Sometimes you are out of luck. If the arrays have the same number of dimensions, the dimensions don't match, and there is not a one in either location, you can't add, i.e., you can  only stretch ones. 

In [None]:
#This gives you a value error
#A=np.zeros((3,4))
#B=np.zeros((4,3))
#A+B

### More Complicated Example

In [None]:
a=np.arange(3)
a=a.reshape(1,3)
b=2*np.arange(3)
b=b.reshape(3,1)
print(a.shape,b.shape)
a,b

Can we add? Yes! As long as there is a one in each dimension!

a gets stretched out along dimension 0 to form a 3 by 3 array. We are stretching along axis = so the rule is 
a_new[i,j]=a[j] so a becomes

array([[0,1,2],[0,1,2],[0,1,2]])

b on the other hand gets stretched along axis 1 so it gets obays the rule b_new[i,j] = b[i]

so be gets converted from 0,2,4 to 

array([[0,0,0],[2,2,2],[4,4,4]])

Now, since  a and b are both 3 by 3 we can add

In [None]:
a+b

Note that a_new and b_new are all "under the hood." You don't actually see them.

In [None]:
#Example
np.arange(3)+4

4 is stretched to array([4,4,4])

## Normalizing Data

In [None]:
#Here is some random data, n x p, number of samples x number of features.
X=np.random.rand(10,3)
X

Interpretation. Each row is a new person. Each column is a different 'assessment'. Can we manipulate our data so that each column has mean zero and variance 1?

In [None]:
#mean of each column
mu = X.mean(axis= )
mu

What happen if we type X-mu? 

`X` has shape `10,3` `mu` has shape `3`, so by the first rule of broadcasting, `mu` gets padded with a one to have shape `1,3`.

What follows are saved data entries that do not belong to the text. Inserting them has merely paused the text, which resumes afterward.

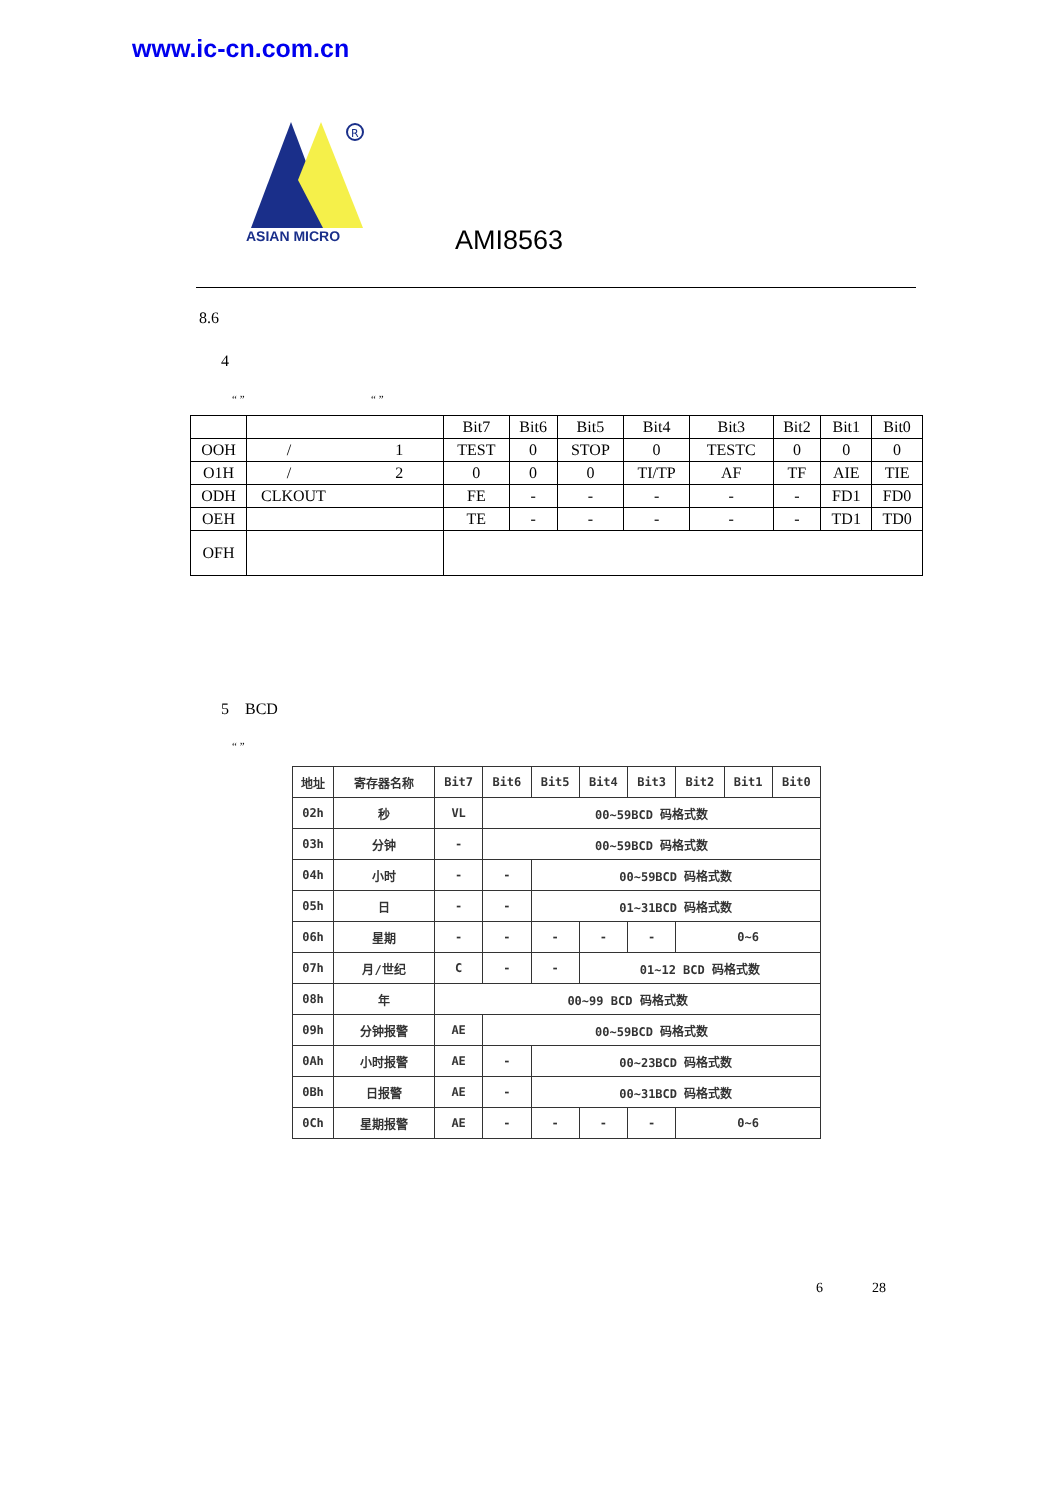www.ic-cn.com.cn
R
ASIAN MICRO
AMI8563
8.6
4
“ ” “ ”
| | | Bit7 | Bit6 | Bit5 | Bit4 | Bit3 | Bit2 | Bit1 | Bit0 |
| OOH | / 1 | TEST | 0 | STOP | 0 | TESTC | 0 | 0 | 0 |
| O1H | / 2 | 0 | 0 | 0 | TI/TP | AF | TF | AIE | TIE |
| ODH | CLKOUT | FE | - | - | - | - | - | FD1 | FD0 |
| OEH | | TE | - | - | - | - | - | TD1 | TD0 |
| OFH | | | | | | | | | |
5 BCD
“ ”
| 地址 | 寄存器名称 | Bit7 | Bit6 | Bit5 | Bit4 | Bit3 | Bit2 | Bit1 | Bit0 |
| --- | --- | --- | --- | --- | --- | --- | --- | --- | --- |
| 02h | 秒 | VL | 00~59BCD 码格式数 | | | | | | |
| 03h | 分钟 | - | 00~59BCD 码格式数 | | | | | | |
| 04h | 小时 | - | - | 00~59BCD 码格式数 | | | | | |
| 05h | 日 | - | - | 01~31BCD 码格式数 | | | | | |
| 06h | 星期 | - | - | - | - | - | 0~6 | | |
| 07h | 月/世纪 | C | - | - | 01~12 BCD 码格式数 | | | | |
| 08h | 年 | 00~99 BCD 码格式数 | | | | | | | |
| 09h | 分钟报警 | AE | 00~59BCD 码格式数 | | | | | | |
| 0Ah | 小时报警 | AE | - | 00~23BCD 码格式数 | | | | | |
| 0Bh | 日报警 | AE | - | 00~31BCD 码格式数 | | | | | |
| 0Ch | 星期报警 | AE | - | - | - | - | 0~6 | | |
6 28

Then, by the second rule of broadcasting, `mu` gets stretched out to a 10x3 matrix where each row is a copy of the original `mu`

In [None]:
Centered = X-mu
Centered

In [None]:
Centered.mean(axis=0)

Okay, now lets make the variance of each column =1

In [None]:
sigma = X.std(axis=0)
sigma

In [None]:
Normalized=(X-mu)/sigma
Normalized

In [None]:
Normalized.mean(axis=0), Normalized.std(axis=0)

In [None]:
#Note that the rows do not have mean zero or variance 1

Normalized.mean(axis=1), Normalized.std(axis=1)


##  Linear Algebra 

In [None]:
A=np.arange(15).reshape(5,3)
A

In [None]:
x=np.ones(3)

What does $A*x$ do?

In [None]:
A*x

What does it NOT do?

## Matrix-vector multiplication? 

Recall that multiplication of an $M\times N$ matrix by an $N$ dimensional vector results in a new $M$ dimensional vector $y=Ax$ defined by 
\begin{equation*}
y_i=\sum_jA_{i,j}x_j
\end{equation*}

In [None]:
np.matmul(A,x)

## Matrix-Matrix multiplication 

If $A$ is an $M\times N$ matrix and $B$ is an $N\times R$ matrix, then $C=AB$ is an $M\times R$ matrix defined by 

\begin{equation*}
C_{i,j}=\sum_kA_{i,k}B_{k,j}
\end{equation*}

In [None]:
B=np.arange(33).reshape(3,11)
C=np.matmul(A,B)
C.shape

This doesn't work


In [None]:
BadB=np.arange(22).reshape(2,11)
BadC=np.matmul(A,BadB)


More linear algebra opeartions are available in the submodule `numpy.linalg`.